HALOSMI.ID- Teknologi kecerdasan buatan (AI) kian berkembang pesat dalam beberapa tahun terakhir. Terlebih dengan kehadiran AI generatif atau Gen AI yang semakin mudah untuk diakses, dan efek dari penggunaan AI jadi malas untuk berfikir benarkah?
‘Ledakan’ kecerdasan artifisial ini pun tak lepas dari sorotan. Ada yang menyambut positif, dan tidak sedikit juga yang khawatir dengan keberadaan AI.
Pasalnya, keberadaan AI dikhawatirkan bakal menggantikan peran manusia. Di sisi lain, penggunaan AI terlalu berlebihan juga bisa berimbas buruk.
Sawitri, Country head marketing JobStreet Indonesia, mengungkap penggunaan berlebihan pada AI dapat membuat pekerja malas sampai “membuat kita berhenti berpikir”.
Meskipun dapat digunakan untuk berdiskusi mencari ide, AI ternyata dapat menumpulkan ide jika digunakan secara berlebihan.
Dalam laporan hasil survei bertajuk ‘Decoding Global Talent 2024’ GenAI Edition, mengungkap bagaimana pekerja di Indonesia terlalu bergantung dengan AI generatif.
Survei Jobstreet dilakukan terhadap 19.154 responden dari pekerja di berbagai industri, mulai dari IT hingga layanan kesehatan.
Hasil survei menunjukkan 10 persen responden Indonesia menggunakan AI secara mentah-mentah tanpa diperiksa ulang. Lalu 49 persen responden mengambil hasil AI dan dikoreksi ulang sebelum digunakan.
Hanya 28 persen responden yang menggunakan AI sebagai awalan dan sisanya dikerjakan secara mandiri.

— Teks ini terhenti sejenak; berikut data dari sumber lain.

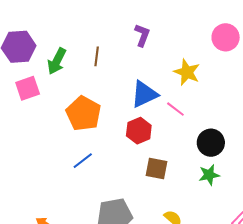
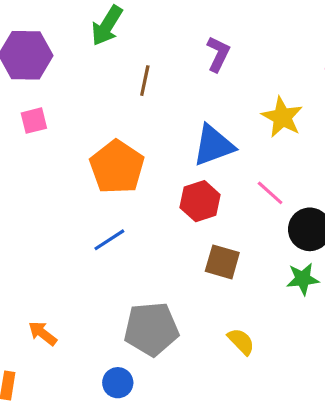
green arrow: (57, 61) -> (107, 26), moved
pink square: (28, 88) -> (34, 121), size x0.7
pink line: (175, 109) -> (270, 193), moved

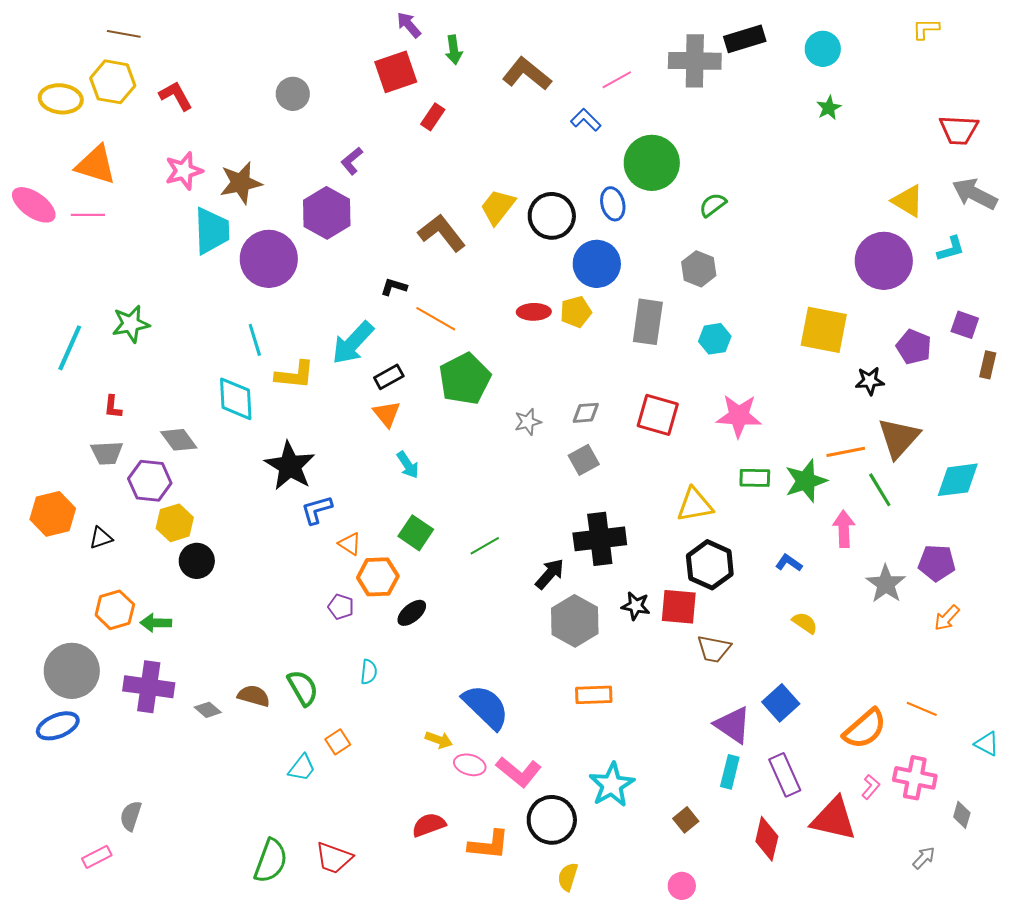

Sementara itu, sektor pekerjaan yang paling sering menggunakan AI adalah pekerjaan-pekerjaan yang berbasis teknologi seperti data science, IT, dan yang berhubungan dengan digital.

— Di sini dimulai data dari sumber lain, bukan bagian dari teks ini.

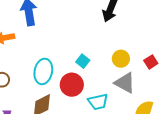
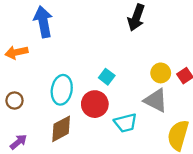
yellow circle: (121, 59) -> (161, 73), moved

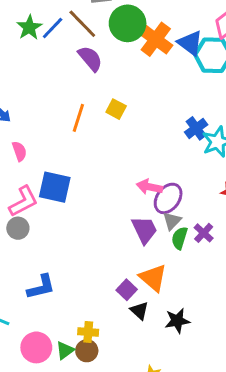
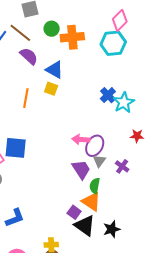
green circle: (128, 23) -> (52, 29), size x0.6
orange cross: (156, 39) -> (72, 37), turned -35
blue triangle: (190, 43) -> (55, 70), moved
green semicircle: (180, 238) -> (95, 186), moved
black triangle: (139, 311) -> (85, 226), size x1.6

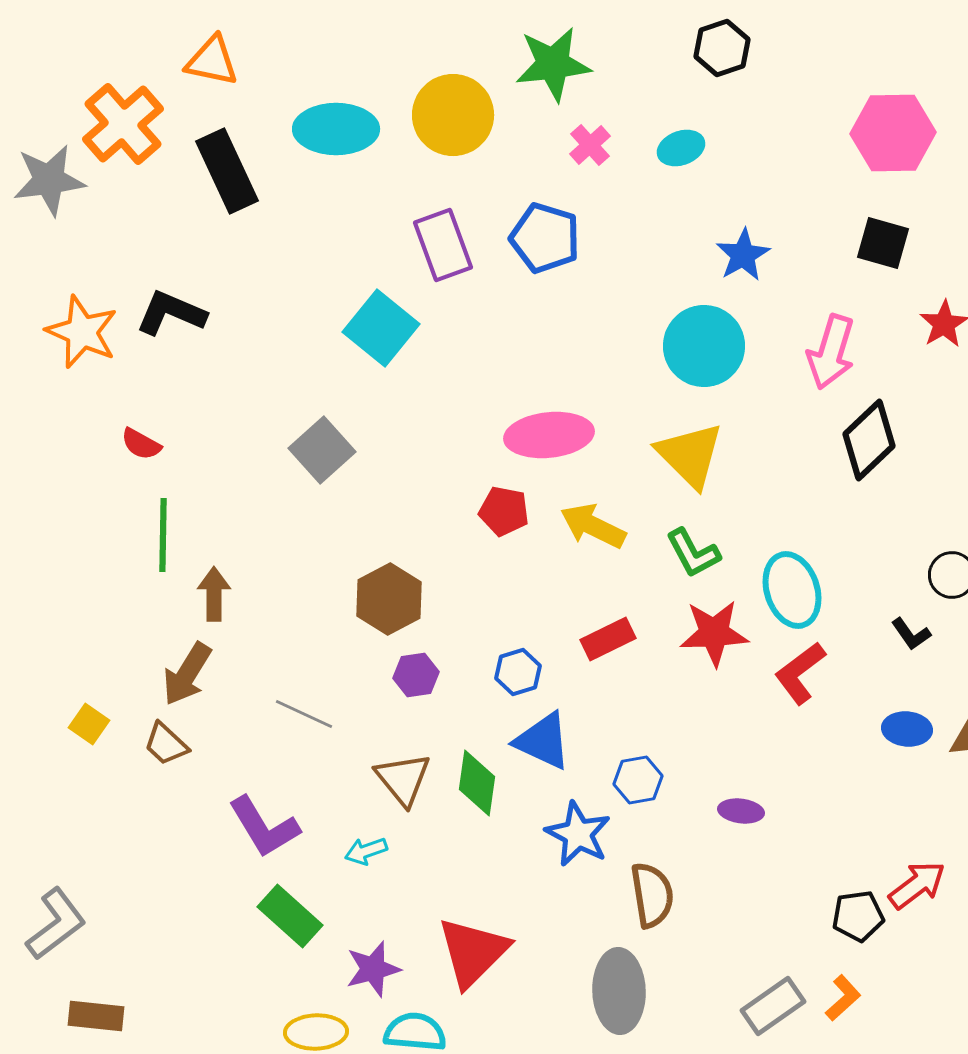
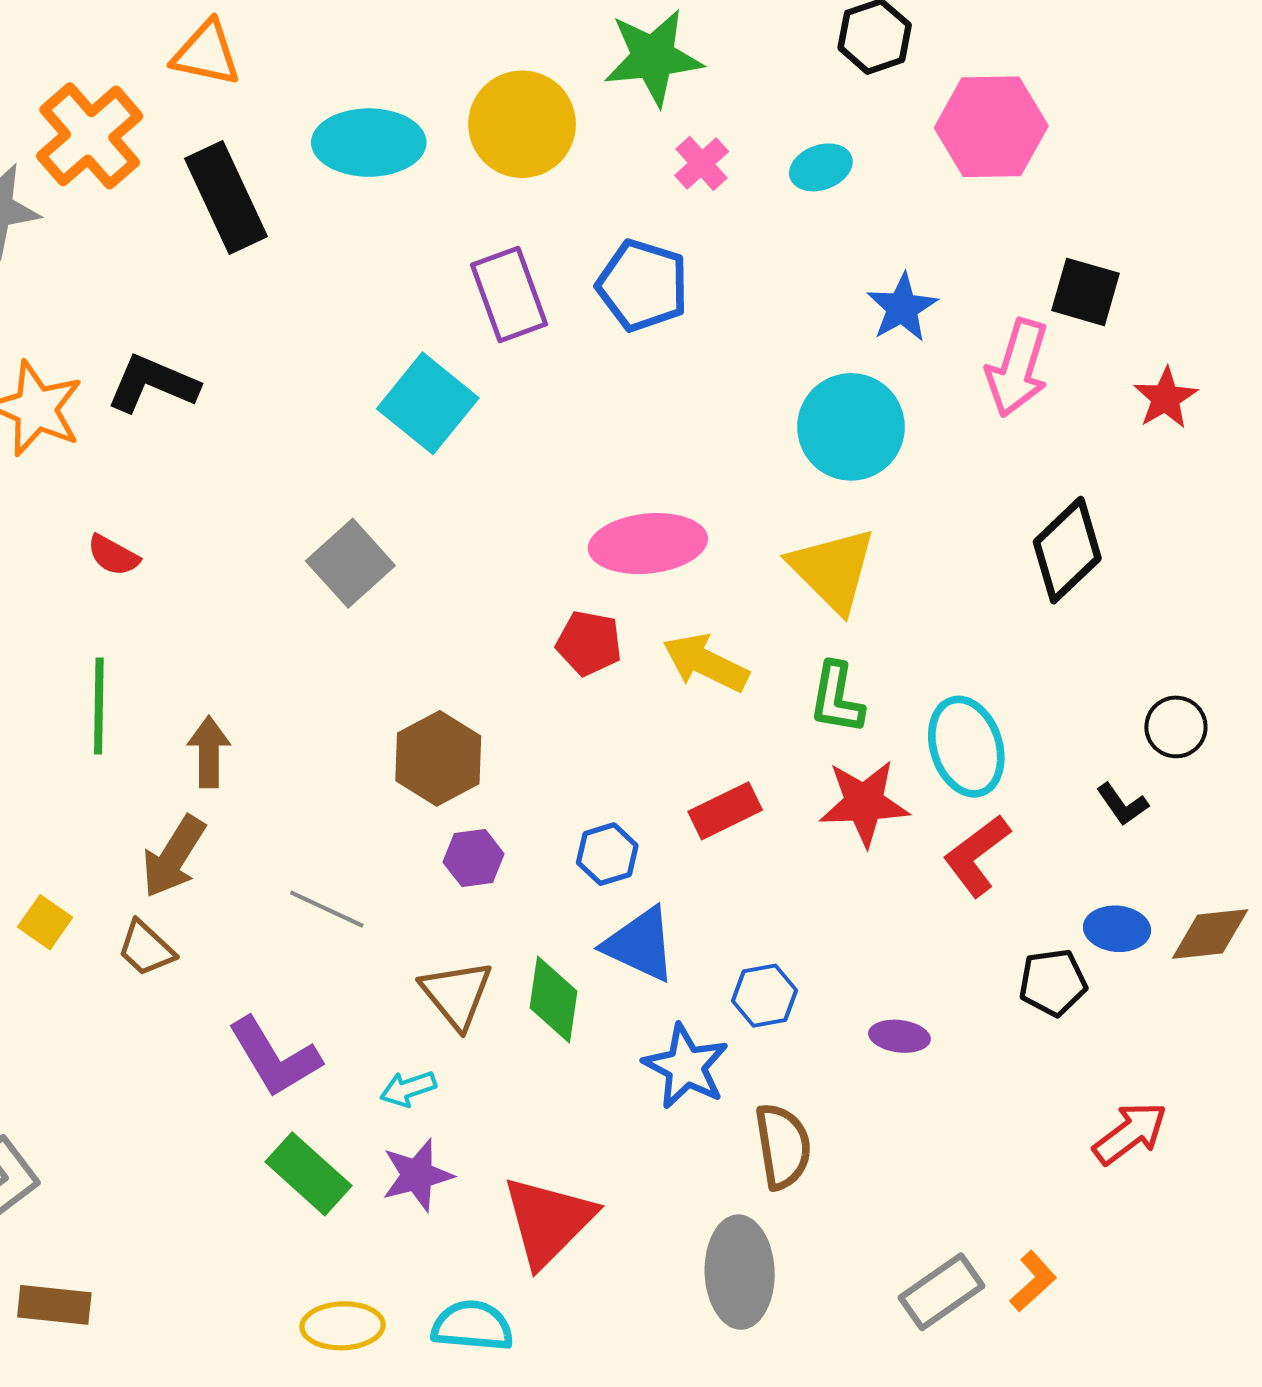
pink hexagon: (893, 133) -> (991, 127), moved
pink arrow: (831, 352) -> (1017, 368), moved
green line: (163, 535) -> (99, 706), moved
green L-shape: (693, 553) -> (837, 698), turned 38
black pentagon: (858, 916) -> (1053, 982), moved
purple star: (373, 969) -> (417, 1175), moved

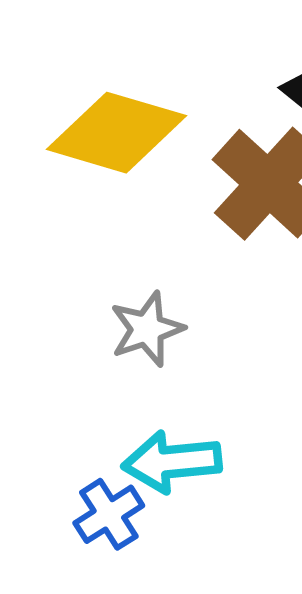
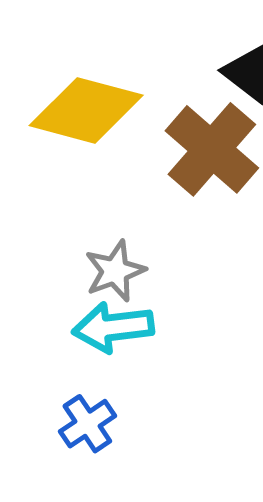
cyan arrow: (172, 462) -> (113, 327), moved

Dalam hasil survei, 78 persen responden berpikir bahwa AI akan mengubah beberapa aspek pekerjaan mereka. Lalu 40 persen memperkirakan dampak besar yang dapat menghilangkan atau mengubah pekerjaan mereka.
Bikin burnout
Ketika ChatGPT mulai populer akhir 2022, Anurag Garg, pendiri agensi Everest PR mendorong timnya yang terdiri dari 11 orang untuk mengintegrasikan teknologi ini dalam alur kerja untuk kebutuhan persaingan dengan kompetitor.

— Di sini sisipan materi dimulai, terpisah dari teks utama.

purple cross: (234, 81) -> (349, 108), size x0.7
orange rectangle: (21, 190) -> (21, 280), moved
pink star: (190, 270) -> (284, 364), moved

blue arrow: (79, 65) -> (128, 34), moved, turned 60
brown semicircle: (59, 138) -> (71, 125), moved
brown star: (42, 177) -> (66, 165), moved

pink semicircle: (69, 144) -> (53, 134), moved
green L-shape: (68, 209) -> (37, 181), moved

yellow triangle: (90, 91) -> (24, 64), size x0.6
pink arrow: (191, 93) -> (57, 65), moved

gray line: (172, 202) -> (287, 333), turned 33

Garg meminta karyawannya memanfaatkan AI untuk mengembangkan ide cerita hingga membuat catatan rapat.
Alih-alih meningkatkan produktivitas, teknologi ini justru membuat para karyawan burnout. Para karyawan merasa beban kerja meningkat karena harus membuat prompt, cek ulang hasil AI yang sering tidak akurat, dan terus beradaptasi dengan pembaruan fitu.
Selain itu, Garg merasa kewalahan dengan lonjakan alat AI baru yang terus dirilis. Sambil menggunakan ChatGPT, ia juga harus menggunakan Zapier untuk mengawasi tugas tim dan Perplexity untuk riset klien.